THE SUN.
“Now when the cheerless empire of the sky
To Capricorn the Centaur Archer yields,
And fierce Aquarius stains the inverted year;
Hung o’er the farthest verge of heaven, the Sun
Scarce spreads o’er ether the dejected day.
Faint are his gleams, and ineffectual shoot
His struggling rays in horizontal lines,
Through the thick air; as clothed in cloudy storm,
Weak, wan, and broad, he skirts the southern sky;
And, soon descending, to the long dark night,
Wide-shading all, the prostrate world resigns.”
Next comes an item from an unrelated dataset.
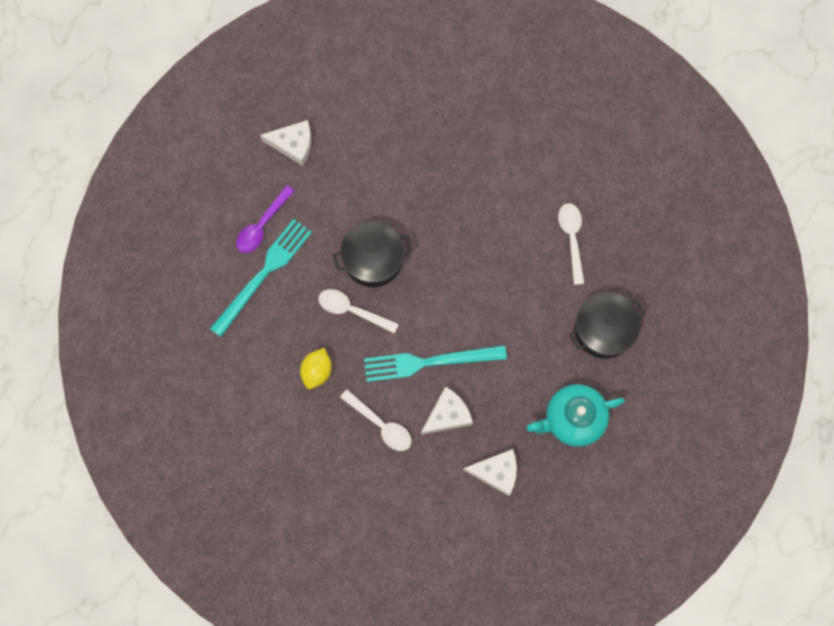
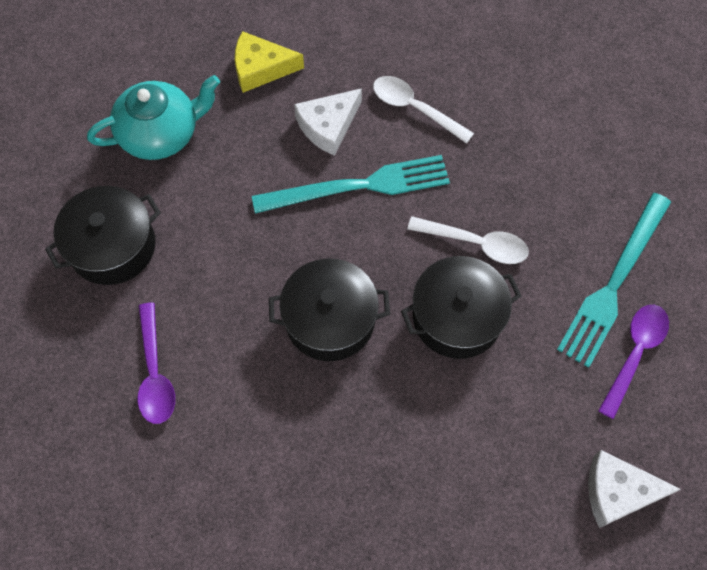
camera: 175 degrees right, 10 degrees down
yellow lemon [300,348,332,389] -> none
white cheese [463,449,517,496] -> yellow cheese [235,31,304,93]
white spoon [558,203,584,285] -> purple spoon [138,302,175,424]
none -> black pot [269,258,390,361]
But as the days go by, his rays no longer struggle “through the thick air” in “horizontal lines,” nor does he so closely “skirt the southern sky,” but higher mounting pierces with penetrating power the dark shadows, lessening “the long, dark night,” driving “the dusky shades away.” So rapidly do these changes occur that in four weeks our daylight increases one hour and seven minutes, or our length of days from ten hours and nine minutes on the 1st to eleven hours sixteen minutes on the 28th. On the 1st, 16th and 28th the sun rises at 7:09, 6:52 and 6:34 a. m., and on the same days sets at 5:18, 5:36 and 5:50 p. m. respectively.